Hanson: Yes, they have no choice. They have to finish their agenda to destroy Hamas, discredit it, and humiliate it. What Israel has to do, it has to remind people of the asymmetry, that it uses its rockets to protect civilians. Hamas uses civilians to protect its rockets. Israel drops leaflets and tries to even phone or text people in the area where the pending attack is. Hamas sends 7,000 rockets without any warning, with the intention of hitting civilians. Israel has to make the moral point that the reason why people are criticizing it is not that it’s trying to target civilians, but it’s effective in taking out Hamas people. Hamas is seen as the underdog not because it’s not trying to k**l civilians, but because it’s ineffective. Israel’s got to make the argument to the world that no war was ever won with a proportionate response. The United States was not proportionate with Japan or Germany. Anytime you’re proportionate, what you end up with is Stalingrad or Verdun. You have to be disproportionate to get the war over and save lives.
Weltwoche: Many critics of Israel say that Palestinians cannot be equated to Hamas, but they are now paying a devastating price.
Hanson: I think they also have to emphasize that while the Gazans are not Hamas entirely, when Hamas went into Israel and butchered people, there were hundreds of civilians that followed them in, willingly, voluntarily, to join in the l**ting, raping, and k*****g. When bodies were brought back on display, civilians cheered them on. Yes, Hamas was corrupt. Hamas was ineffective as a governing body and was unpopular, but one of the reasons why it was unpopular was it had not k**led enough Jews. Once it did that on October 7th, it suddenly gained an enormous grassroots popularity, albeit before the Israeli response. Now we’re in the Orwellian situation where we’re saying, “Well, all the Gazans were cheering on the murder of Jews, and now suddenly they’re not cheering anymore.” Why is that? That’s because the response is going to be more effective than the initial attack on Israel.
Weltwoche: Since the October 7th massacre, there has been the fear that the war could quickly turn into a firestorm across the region. So far, this has not happened. Hezbollah leader Hassan Nasrallah, when addressing the public for the first time, last week, said, “All options are on the table.” But he has not called his troops into action. Does this mean that the US deterrence with the battleships in the eastern Mediterranean has worked?

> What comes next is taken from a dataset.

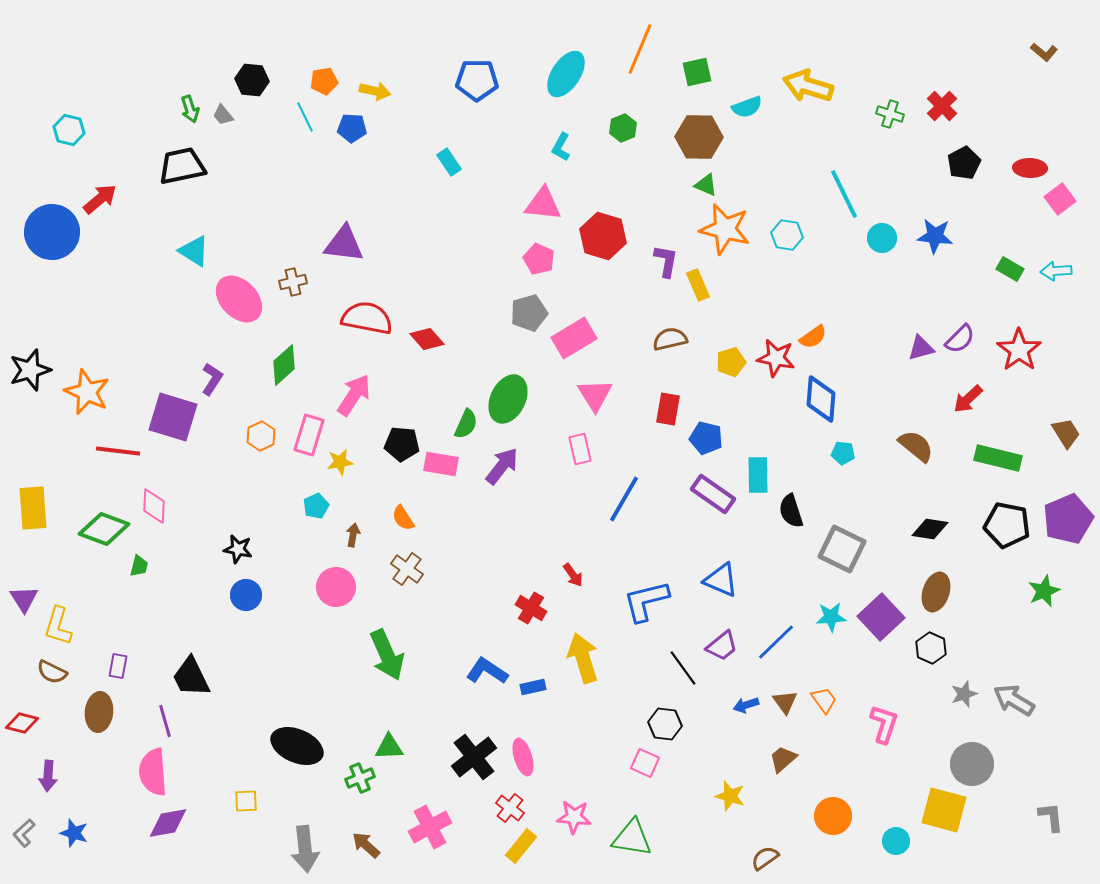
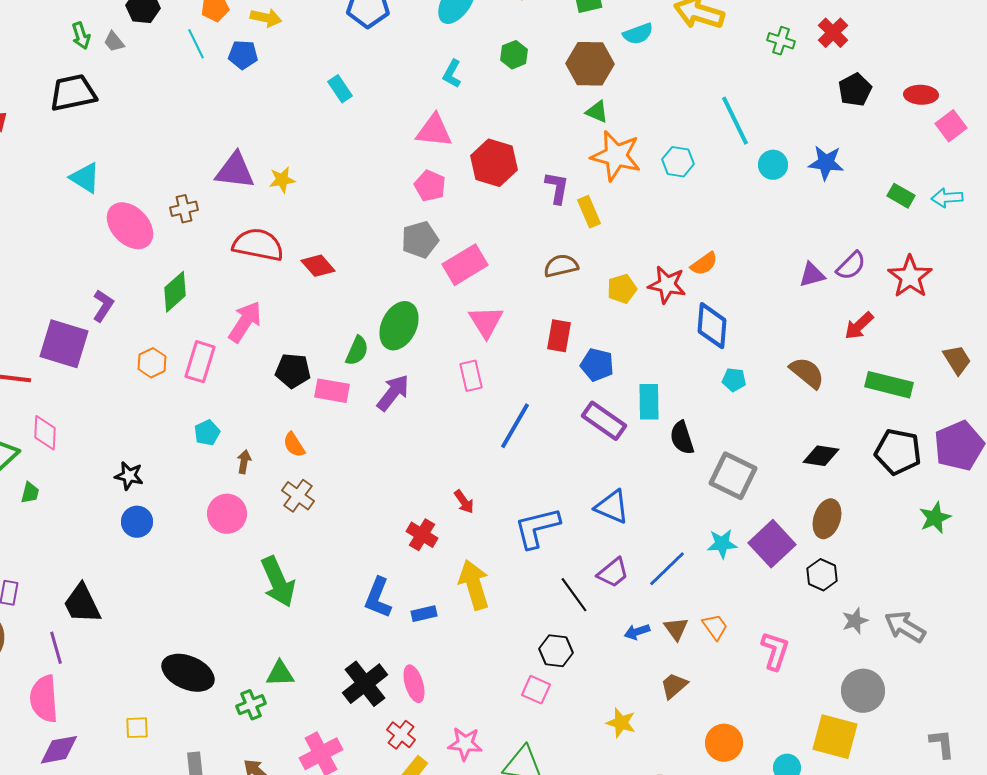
yellow star: (340, 462) -> (282, 180), moved
blue L-shape: (487, 671) -> (378, 598), turned -102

Hanson: It depends on the response to Hamas. If Israel pulls out or pauses or has a ceasefire, then it’s going to appear to Hezbollah, Hamas, and Iran as weak. They may intervene on the principle that there are no consequences to their intervention. If Israel perseveres and destroys Hamas, then Hezbollah is going to look at Gaza City — as well as remember Beirut in 2006, which was similar to the status of Gaza City, now — and the cost-to-benefit analysis, as Nasrallah has said before is they don’t want to fight the IDF.
In addition, we have the greatest concentration of American power that we’ve had in fifty years in the eastern Mediterranean. Joe Biden is not leading events. He’s being led by events. Should Hezbollah attack those assets with its rocket force, or should Iran, they know there will be no restraint on the response. We’re really in the first period in our lives where there is no restraining influence on a Western response against Hezbollah or Iran.

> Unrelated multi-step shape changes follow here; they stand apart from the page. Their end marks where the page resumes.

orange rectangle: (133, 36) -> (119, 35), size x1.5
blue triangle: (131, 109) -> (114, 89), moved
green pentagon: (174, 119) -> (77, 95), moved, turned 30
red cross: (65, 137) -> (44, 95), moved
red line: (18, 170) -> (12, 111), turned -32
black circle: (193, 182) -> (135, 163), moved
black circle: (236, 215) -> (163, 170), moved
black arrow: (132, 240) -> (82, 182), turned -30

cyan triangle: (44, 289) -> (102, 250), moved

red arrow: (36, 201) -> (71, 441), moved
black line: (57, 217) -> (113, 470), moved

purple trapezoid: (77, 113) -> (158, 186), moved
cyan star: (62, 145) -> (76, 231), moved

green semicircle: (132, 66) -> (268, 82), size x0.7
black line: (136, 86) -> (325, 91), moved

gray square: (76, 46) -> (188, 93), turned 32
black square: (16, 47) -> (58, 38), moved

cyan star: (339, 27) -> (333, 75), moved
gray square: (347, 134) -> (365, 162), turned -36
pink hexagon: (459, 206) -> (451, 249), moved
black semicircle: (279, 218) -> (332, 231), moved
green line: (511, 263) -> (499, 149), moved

Weltwoche: Russia and China are not eager to get involved.
Hanson: Russia is tied down in Ukraine. It talks a great game. It will not intervene on behalf of Iran or Hezbollah. China will not intervene on behalf of Hezbollah or Iran. It just wants oil and to hurt the United States. Europe will not pressure the United States not to respond because secretly the Europeans are tired of Hamas. They’re worried about immigration from the Middle East, and they’re scared of Iran. I don’t think any of the moderate Arab states — Egypt, Jordan, the Gulf monarchies — will tell the United States or Israel, “Please do not attack Iran or Hezbollah if they attack you.” What that means is that Hezbollah and Iran understand that if they attack the IDF or the United States, the response is going to be overwhelming.
Weltwoche: We have seen a rapprochement by the Biden government towards Iran. It tried to reactivate the nuclear talks, and it agreed to $6 billion to be paid for a hostage exchange, recently. And now there was this barbaric attack by Hamas, a group that Iran has been building up for many, many years. The Israeli-Saudi deal has been set back. It looks as though Biden’s Middle East strategy is in tatters.

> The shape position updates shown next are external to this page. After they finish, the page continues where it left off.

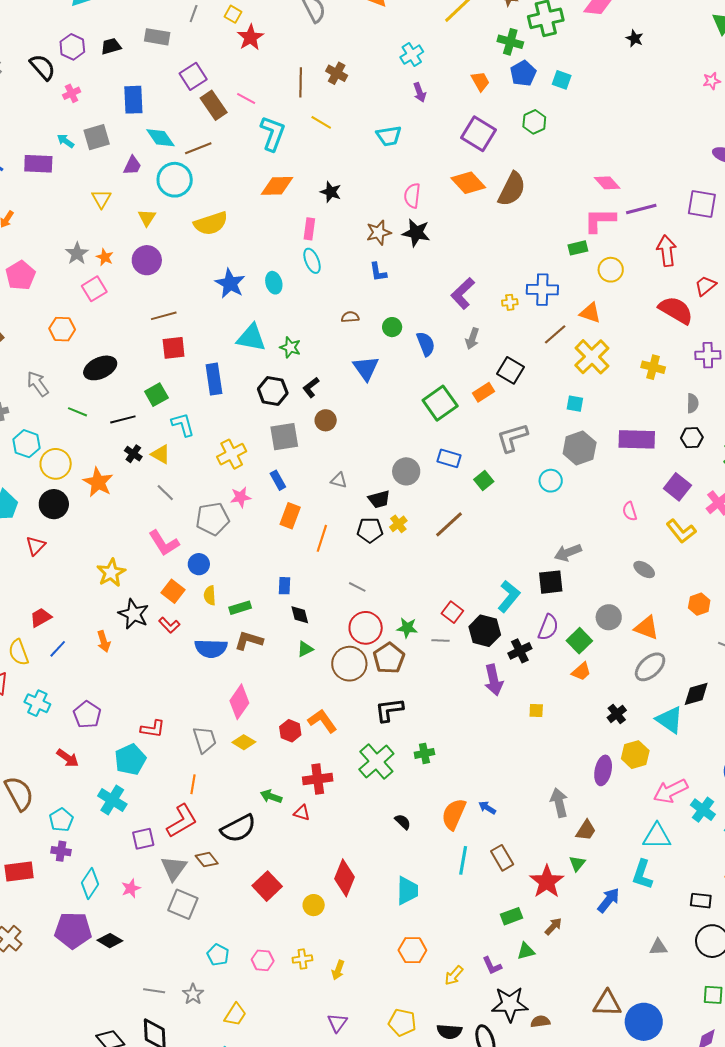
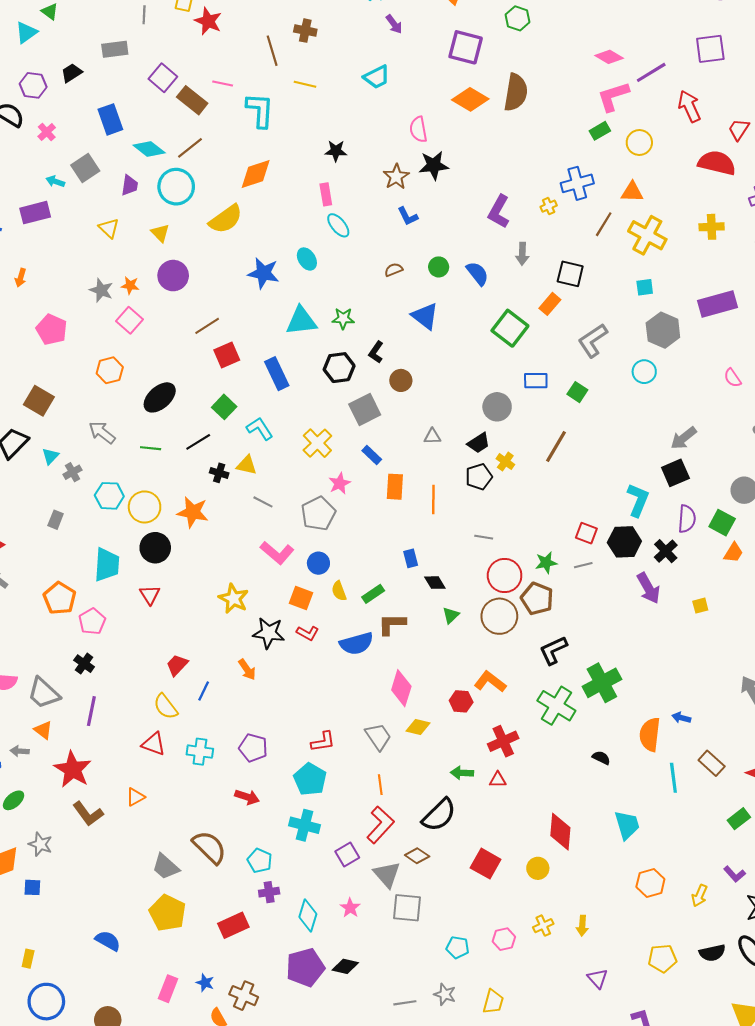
orange diamond: (277, 186) -> (256, 174), moved
green cross: (424, 753) -> (602, 683), size x1.8

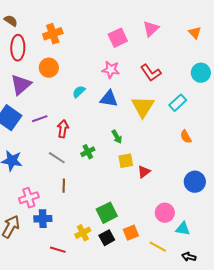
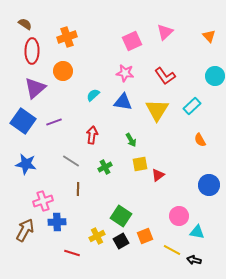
red arrow: (63, 129) -> (92, 135), moved
green cross: (88, 152) -> (105, 167), moved
green square: (107, 213) -> (121, 216), turned -30
black arrow: (189, 257) -> (194, 260), moved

Hanson: The Biden policies have been an abject failure. When he came into office in 2021, he inherited a stable Middle East. There was no ISIS. Mr. Soleimani had been taken out by the Trump administration. The Trump administration had cut off all aid to Hamas and the Palestinian authorities. They had got out of the Iran deal. They had deterred Iran. They had warned Hezbollah that if they k**l Americans, they were going to be hit overwhelmingly.
Biden came in and resurrected the Obama idea that he would take Robert Malley, who was a pro-Iranian American, appease with a new Iran deal, lift the sanctions, give them $50 billion in oil revenue that was t***slated into military help to Hezbollah and Hamas, give money to Hamas, give money to the Palestinian authorities, declare the Houthis were no longer a terrorist organization. That — coupled with the geo-strategic landscape of being humiliated in Afghanistan and fleeing, allowing the Chinese to send a balloon over the United States that was probably a spy balloon with impunity, telling Putin that if he invaded Ukraine, it would depend on whether it was a major or minor invasion before we would respond, the woke military — all of that cemented in the mind of Iran and Hezbollah and Hamas that the United States, under this new administration, either would not or could not respond to aggression.
Now, we’re trying to watch the restoration of the deterrence on the part of Israel, but it’s compounded by the fact that this administration does not understand or does not want to understand the principle of deterrence. It’s very dangerous in the next year or two.
Weltwoche: You mentioned that Biden inherited a stable Middle East. Trump had brokered the Abraham Accords. The accords paved the way for trade deals and military cooperation with Bahrain, Morocco, Sudan and the United Arab Emirates. They were widely seen as a step toward a “new Middle East ” in which closer ties could foster peace and prosperity. Has Hamas successfully sabotaged this path to peace in the region?
Hanson: It depends. Hamas gambled that they could destroy the Abraham Accords by turning the Arab world against Israel. They found out that most of the world was repulsed or sickened by the barbarity they unleashed, even some of the Arab governments. Now, we’re in another Orwellian situation where the Gulf monarchies are telling the West, Europe, and the United States, “We would like to resume the Abraham Accords, and we would like Israel to destroy Hamas, and we would like the United States, if it’s attacked, to ensure that it would respond against Hezbollah and Iran — at least protect us from Iran. But we are not in a position to say that publicly, nor are we in a position, diplomatically, to go out on a limb and have this Biden administration that is not trustworthy or dependable saw the limb off and put us in exposed position vis-à-vis radical Arab terrorist organizations and Iranian-backed Hezbollah, and indeed around ourselves.” So, we’re in a holding pattern. It depends on a new administration that can guarantee our friends in the Middle East that we stand with them against Hezbollah and Iran, and it depends on Israel’s ability to destroy Hamas. I think most of the moderate Arab countries, the more they publicly damn Israel, the more privately they are hoping that Israel destroys Hamas.